> **WORK TO COMPLETE**:
Copy out the passage about the toddler's bedtime word for word, from start to finish.

> **EXCERPT TO READ**:
· · · ·
Happily, he's been doing that for about a week now. Once in a while, there is still a possibility of a more wakeful night. I notice that when hubby is or has been out of town, toddler-boy's sleep seems a bit off. But all in all, it's a vast improvement.

The best part is that I never engaged in any kind of sleep training, in the tradition sense of "cry-it-out". I was still nursing him to sleep and then putting him in his bed.

Now, it seems another change is happening. He no longer falls asleep when I nurse him in the evening time. He decides to nurse till he's full, then looks for his pacifier. As usual, he completely ignores or even pushes his "snuggy" away (this is supposed to be his attachment object - obviously THAT never worked but I continue to put it in his bed with him, to hold an extra pacifier so that toddler-boy knows where to find it). He then proceeds to wriggle around the bed some, changing his sleep position about ten times and not falling asleep. I then carry him to his bed, still half awake, and lay him in it. I stay with him for a minute or so. I try not to touch him too much, although sometimes he insists by reaching out for me, either waving his hands in the air in search of my face/hair, or poking them through the spokes to feel for my legs. With a half-broken heart, I disengage when I think he'll be ok, and calmly leave his room. I tend to rumble around in the bathroom for a few minutes, waiting to see if he peeps. Then, I go to the living room.
· · · ·
> **GIVEN MATERIAL**:

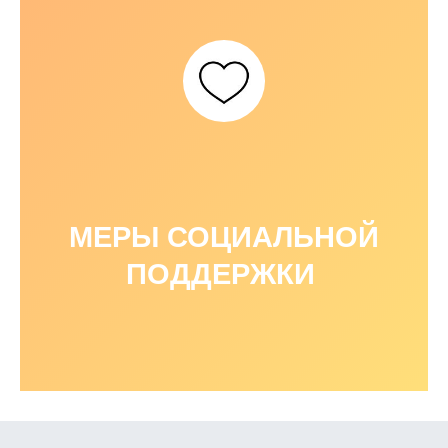
МЕРЫ СОЦИАЛЬНОЙ
ПОДДЕРЖКИ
· · · ·
> **ANSWER TO THIS EXERCISE**:
Happily, he's been doing that for about a week now. Once in a while, there is still a possibility of a more wakeful night. I notice that when hubby is or has been out of town, toddler-boy's sleep seems a bit off. But all in all, it's a vast improvement.

The best part is that I never engaged in any kind of sleep training, in the tradition sense of "cry-it-out". I was still nursing him to sleep and then putting him in his bed.

Now, it seems another change is happening. He no longer falls asleep when I nurse him in the evening time. He decides to nurse till he's full, then looks for his pacifier. As usual, he completely ignores or even pushes his "snuggy" away (this is supposed to be his attachment object - obviously THAT never worked but I continue to put it in his bed with him, to hold an extra pacifier so that toddler-boy knows where to find it). He then proceeds to wriggle around the bed some, changing his sleep position about ten times and not falling asleep. I then carry him to his bed, still half awake, and lay him in it. I stay with him for a minute or so. I try not to touch him too much, although sometimes he insists by reaching out for me, either waving his hands in the air in search of my face/hair, or poking them through the spokes to feel for my legs. With a half-broken heart, I disengage when I think he'll be ok, and calmly leave his room. I tend to rumble around in the bathroom for a few minutes, waiting to see if he peeps. Then, I go to the living room.